Effect of Maltodextrin Dextrose Equivalent on Electrospinnability and Glycation Reaction of Blends with Pea Protein Isolate

Compared to commonly applied wet and dry heating procedures, a combination of electrospinning and heat treatment can facilitate glycation of proteins with reducing polysaccharides. This study investigates how the amount of reducing carbonyl groups (i.e. dextrose equivalent, DE) of different maltodextrins influences electrospinnability and subsequent glycation in blends with pea protein isolate (PPI). In the first step of the study, maltodextrin-PPI dispersions were electrospun. The concentrations of PPI and maltodextrin DE 2 were kept constant in the aqueous spinning dispersion.
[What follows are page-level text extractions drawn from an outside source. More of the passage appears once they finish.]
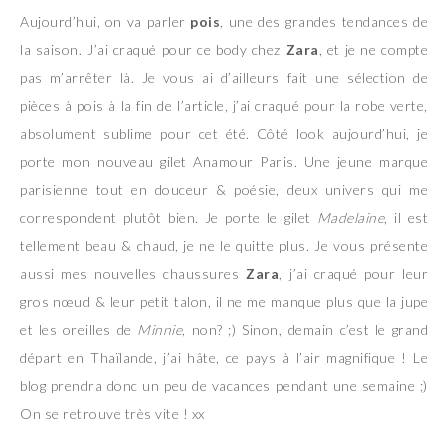
Aujourd’hui, on va parler
pois
, une des grandes tendances de
la saison. J’ai craqué pour ce body chez
Zara
, et je ne compte
pas m’arrêter là. Je vous ai d’ailleurs fait une sélection de
pièces à pois à la fin de l’article, j’ai craqué pour la robe verte,
absolument sublime pour cet été. Côté look aujourd’hui, je
porte mon nouveau gilet Anamour Paris. Une jeune marque
parisienne tout en douceur & poésie, deux univers qui me
correspondent plutôt bien. Je porte le gilet
Madelaine
, il est
tellement beau & chaud, je ne le quitte plus. Je vous présente
aussi mes nouvelles chaussures
Zara
, j’ai craqué pour leur
gros nœud & leur petit talon, il ne me manque plus que la jupe
et les oreilles de
Minnie
, non? ;) Sinon, demain c’est le grand
départ en Thaïlande, j’ai hâte, ce pays à l’air magnifique ! Le
blog prendra donc un peu de vacances pendant une semaine ;)
On se retrouve très vite ! xx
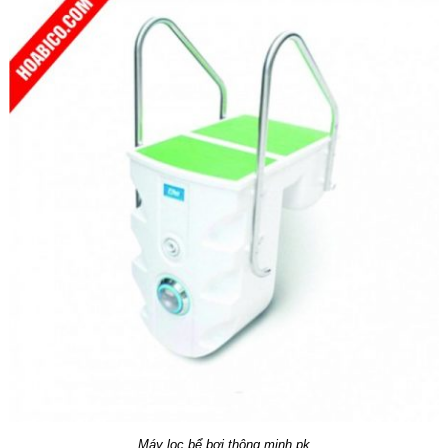
Máy lọc bể bơi thông minh pk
The addition of 0.05 or 0.1 g/mL maltodextrin DE 12 or 21 slightly affected the electrical conductivity and dynamic viscosity of the spinning dispersions, however, fiber production rate and morphology were dominated by the presence of maltodextrin DE 2 (0.8 g/mL). In the second step of the study, fibers were heated (60 °C, 75% rel. Humidity, 0–24 h). SDS-PAGE analysis and the measurement of free amino groups confirmed the covalent attachment of maltodextrin carbonyl groups to free amino groups of PPI. The fastest glycation and the lowest relative amount of free amino groups (49.70 ± 6.54%) after 24 h heating was measured for the fibers with the highest amount of reducing carbonyl groups. The fibers with the lowest amount of reducing carbonyl groups showed no significant (p < 0.05) decrease of free amino groups after heat treatment. The results suggest that within the boundaries of electrospinnability, the degree of glycation can be adjusted by varying the amount of reducing carbonyl groups in the fibers.